PROBLEM STATEMENT :: With pictures left out, write out exactly every line from the start of the data through the one that contains "Reconocimientos".

GIVEN ENTRIES ::
+++
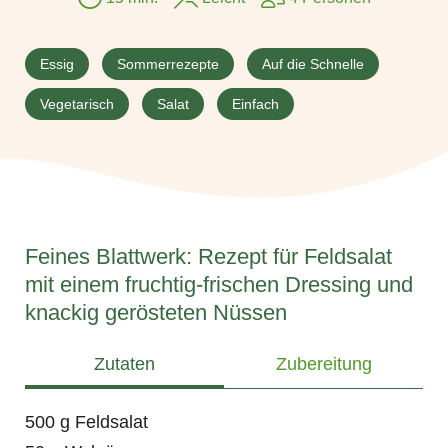
Essig
Sommerrezepte
Auf die Schnelle
Vegetarisch
Salat
Einfach
Feines Blattwerk: Rezept für Feldsalat
mit einem fruchtig-frischen Dressing und
knackig gerösteten Nüssen
Zutaten
Zubereitung
500 g Feldsalat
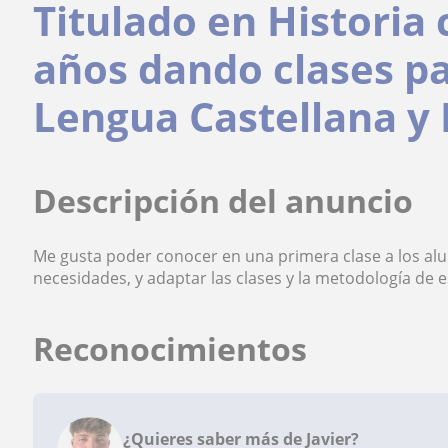
Titulado en Historia
años dando clases pa
Lengua Castellana y 
Descripción del anuncio
Me gusta poder conocer en una primera clase a los alu
necesidades, y adaptar las clases y la metodología de e
Reconocimientos
¿Quieres saber más de Javier?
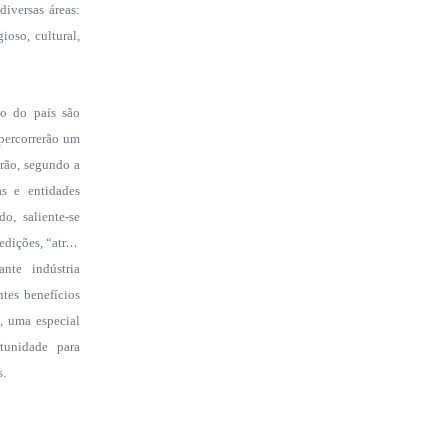
iversas áreas:
ioso, cultural,
mo do país são
 percorrerão um
rão, segundo a
s e entidades
do, saliente-se
dições, “atrair
nte indústria
ntes benefícios
, uma especial
tunidade para
s.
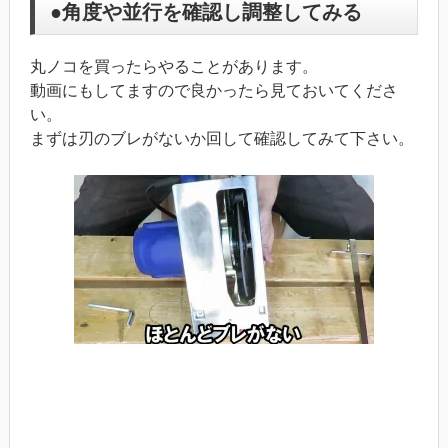
●角度や並行を確認し調整してみる
丸ノコを買ったらやることがあります。
動画にもしてますので良かったら見ておいてくださ
い。
まずは刃のブレがないか回して確認してみて下さい。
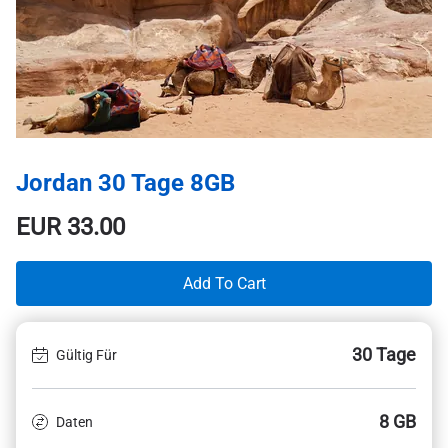
Jordan 30 Tage 8GB
EUR
33.00
Add To Cart
30 Tage
Gültig Für
8 GB
Daten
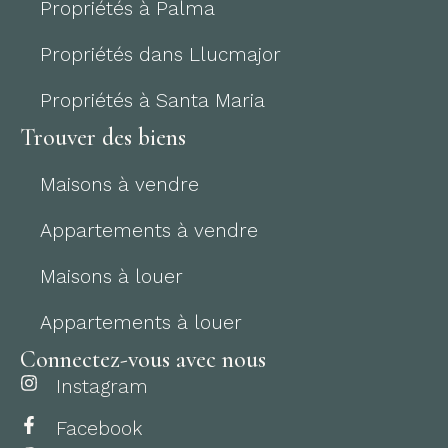
Propriétés à Palma
Propriétés dans Llucmajor
Propriétés à Santa Maria
Trouver des biens
Maisons à vendre
Appartements à vendre
Maisons à louer
Appartements à louer
Connectez-vous avec nous
Instagram
Facebook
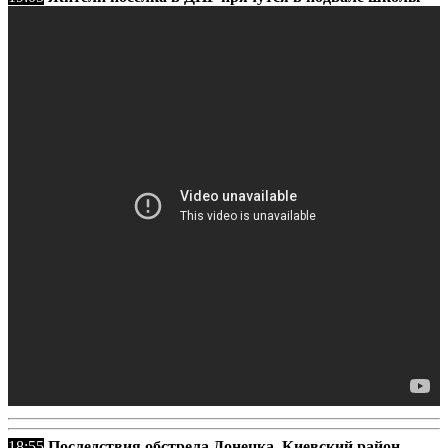
18:55
Последствия обстрела Донецка. Киевский район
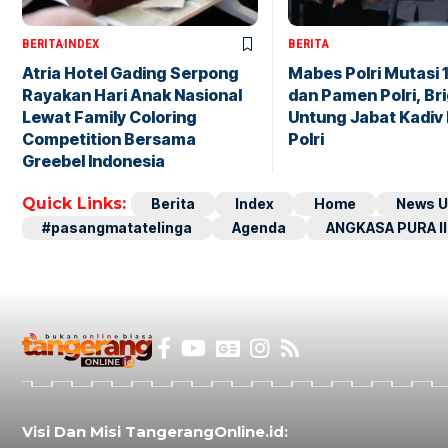
BERITA
INDEX
BERITA
Atria Hotel Gading Serpong
Mabes Polri Mutasi 
Rayakan Hari Anak Nasional
dan Pamen Polri, Br
Lewat Family Coloring
Untung Jabat Kadiv
Competition Bersama
Polri
Greebel Indonesia
Quick Links:
Berita
Index
Home
News U
#pasangmatatelinga
Agenda
ANGKASA PURA II
Visi Dan Misi TangerangOnline.id:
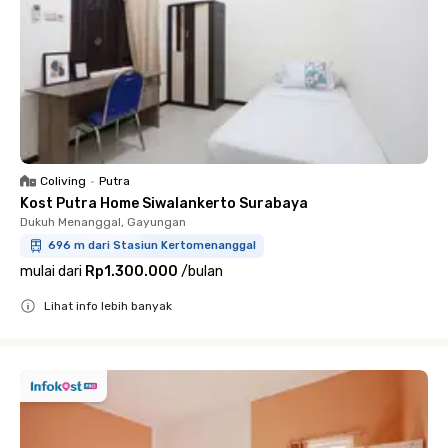
Coliving
•
Putra
Kost Putra Home Siwalankerto Surabaya
Dukuh Menanggal, Gayungan
696 m dari Stasiun Kertomenanggal
mulai dari
Rp1.300.000
/
bulan
Lihat info lebih banyak
Close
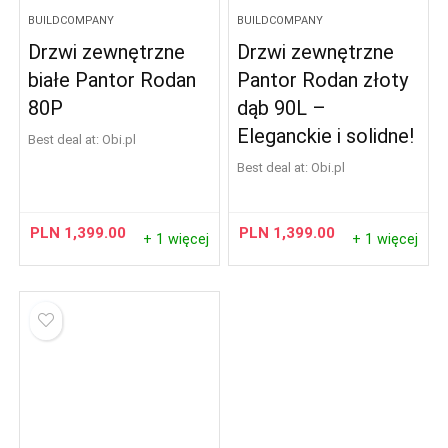
BUILDCOMPANY
BUILDCOMPANY
Drzwi zewnętrzne
Drzwi zewnętrzne
białe Pantor Rodan
Pantor Rodan złoty
80P
dąb 90L –
Eleganckie i solidne!
Best deal at:
obi.pl
Best deal at:
obi.pl
PLN
1,399.00
PLN
1,399.00
+ 1 więcej
+ 1 więcej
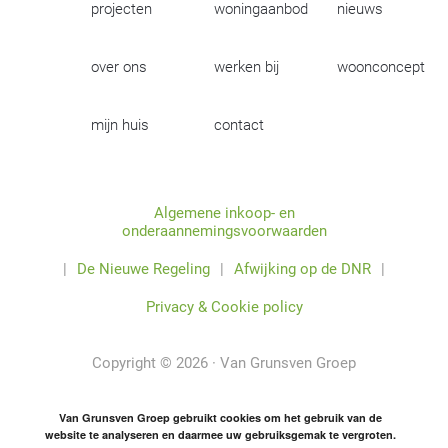
projecten
woningaanbod
nieuws
over ons
werken bij
woonconcept
mijn huis
contact
Algemene inkoop- en
onderaannemingsvoorwaarden
|
De Nieuwe Regeling
|
Afwijking op de DNR
|
Privacy & Cookie policy
Copyright © 2026 · Van Grunsven Groep
Van Grunsven Groep gebruikt cookies om het gebruik van de
website te analyseren en daarmee uw gebruiksgemak te vergroten.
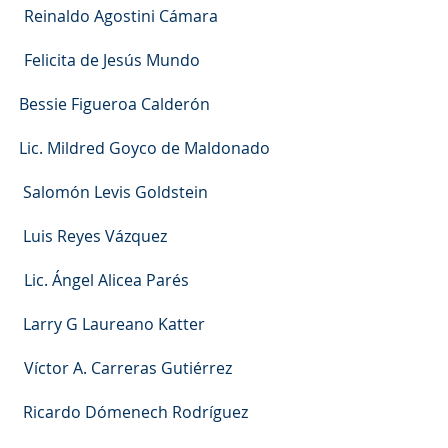
Reinaldo Agostini Cámara
licita de Jesús Mundo
sie Figueroa Calderón
. Mildred Goyco de Maldonado
Salomón Levis Goldstein
uis Reyes Vázquez
Ángel Alicea Parés
arry G Laureano Katter
ctor A. Carreras Gutiérrez
o Ricardo Dómenech Rodríguez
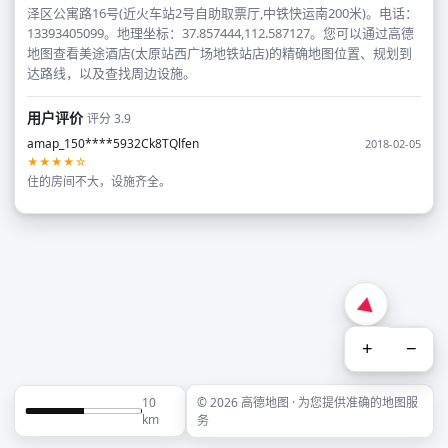
泽区公寓路16号(近火车站2号自助取票厅,中铁快运南200米)。电话：
13393405099。地理坐标：37.857444,112.587127。您可以通过高德
地图查看美途酒店(太原站西广场地铁站店)的精确地图位置、规划到
达路线，以及查找周边设施。
用户评价
评分 3.9
amap_150****5932Ck8TQlfen
2018-02-05
★★★★☆
住的房间不大，设施齐全。
+
−
10
© 2026 高德地图 · 为您提供准确的地图服
km
务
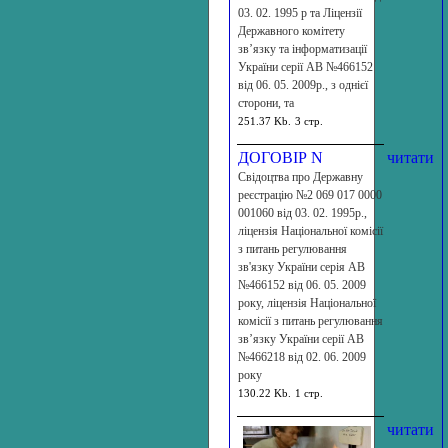
03. 02. 1995 р та Ліцензії
Державного комітету
зв’язку та інформатизації
України серії АВ №466152
від 06. 05. 2009р., з однієї
сторони, та
251.37 Kb.
3 стр.
ДОГОВІР N
читати
Свідоцтва про Державну
реєстрацію №2 069 017 0000
001060 від 03. 02. 1995р.,
ліцензія Національної комісії
з питань регулювання
зв'язку України серія АВ
№466152 від 06. 05. 2009
року, ліцензія Національної
комісії з питань регулювання
зв’язку України серії АВ
№466218 від 02. 06. 2009
року
130.22 Kb.
1 стр.
читати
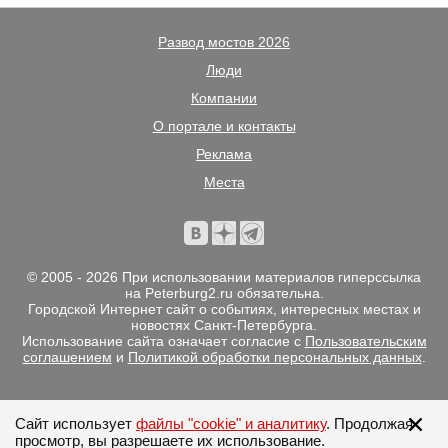
Развод мостов 2026
Люди
Компании
О портале и контакты
Реклама
Места
© 2005 - 2026 При использовании материалов гиперссылка
на Peterburg2.ru обязательна.
Городской Интернет сайт о событиях, интересных местах и
новостях Санкт-Петербурга.
Использование сайта означает согласие с
Пользовательским
соглашением
и
Политикой обработки персональных данных
.
Сайт использует
файлы "cookie" и аналитику
. Продолжая
просмотр, вы разрешаете их использование.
+++
WRITTEN RESPONSE ::
Essig
Sommerrezepte
Auf die Schnelle
Vegetarisch
Salat
Einfach
Feines Blattwerk: Rezept für Feldsalat
mit einem fruchtig-frischen Dressing und
knackig gerösteten Nüssen
Zutaten
Zubereitung
500 g Feldsalat
Titulado en Historia
años dando clases pa
Lengua Castellana y 
Descripción del anuncio
Me gusta poder conocer en una primera clase a los alu
necesidades, y adaptar las clases y la metodología de e
Reconocimientos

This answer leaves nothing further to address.